- **ÉNONCÉ DE LA TÂCHE**: Poursuivez l'éditorial sur les travaux du réseau GERPISA en reprenant après sa dernière phrase.

+++ EXTRAIT FOURNI +++

| La Lettre du GERPISA | no 150 (mars 2001) |
Éditorial - Yannick Lung
Outre la mobilisation importante des membres du réseau (près de 80 papiers seront présentés et discutés lors de ces réunions), on peut souligner que, parmi les thématiques abordées, des compétences nouvelles apparaissent au sein du GERPISA. Le séminaire de Londres et les sessions "Activités immatérielles" de la rencontre de juin permettront ainsi de débattre plus à fond du processus de financiarisation dans l'industrie automobile et des enjeux des transformations engagées autour de la distribution et, plus largement, des usages de l'automobile. On continuera aussi de discuter des évolutions des relations verticales entre constructeurs et fournisseurs, des transformations des relations salariales et des nouvelles géographies de l'automobile, sans oublier le thème affiché de notre rencontre ³Les reconfigurations de l'industrie automobile : alliances, cessions, fusion-acquisition, partenariats, scissions,...² L'ouverture du réseau à des thématiques nouvelles et l'intégration de nouveaux membres ne doivent pas conduire à perdre les compétences et les savoir-faire acquis et développés au cours des vingt premières années d'existence du GERPISA.

+++ DONNÉES +++

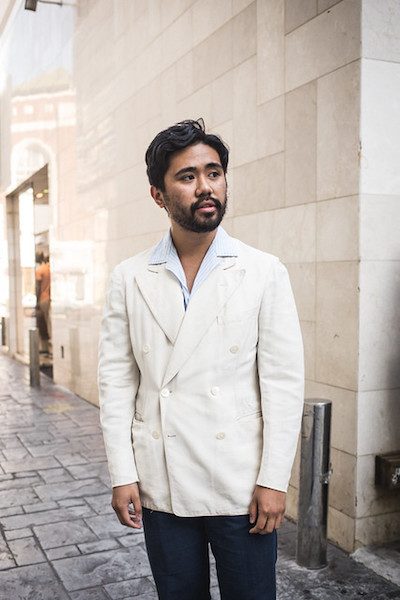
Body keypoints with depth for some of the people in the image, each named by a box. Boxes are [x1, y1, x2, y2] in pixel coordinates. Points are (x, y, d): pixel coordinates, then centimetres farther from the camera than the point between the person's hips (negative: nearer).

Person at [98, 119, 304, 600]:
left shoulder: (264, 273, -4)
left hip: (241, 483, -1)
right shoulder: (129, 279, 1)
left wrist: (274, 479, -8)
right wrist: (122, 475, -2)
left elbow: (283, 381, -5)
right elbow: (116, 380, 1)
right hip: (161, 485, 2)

+++

- **RÉPONSE PROPOSÉE**:
Cette exigence de mémoire trouve une formidable occasion de s'exercer : Michel Freyssenet s'est en effet livré à une lecture croisée de l'histoire des deux réseaux internationaux de recherches sur l'industrie automobile que sont le GERPISA et IMVP. La présente Lettre retrace les dix premières années d'existence (1981-90) et les prochains numéros poursuivront cette publication. Cette réflexion, nécessairement subjective, sur les formes de la coopération dans la recherche en sciences sociales ouvre un débat auquel les membres du réseau sont invités à participer pour apporter leur témoignage ou leur point de vue.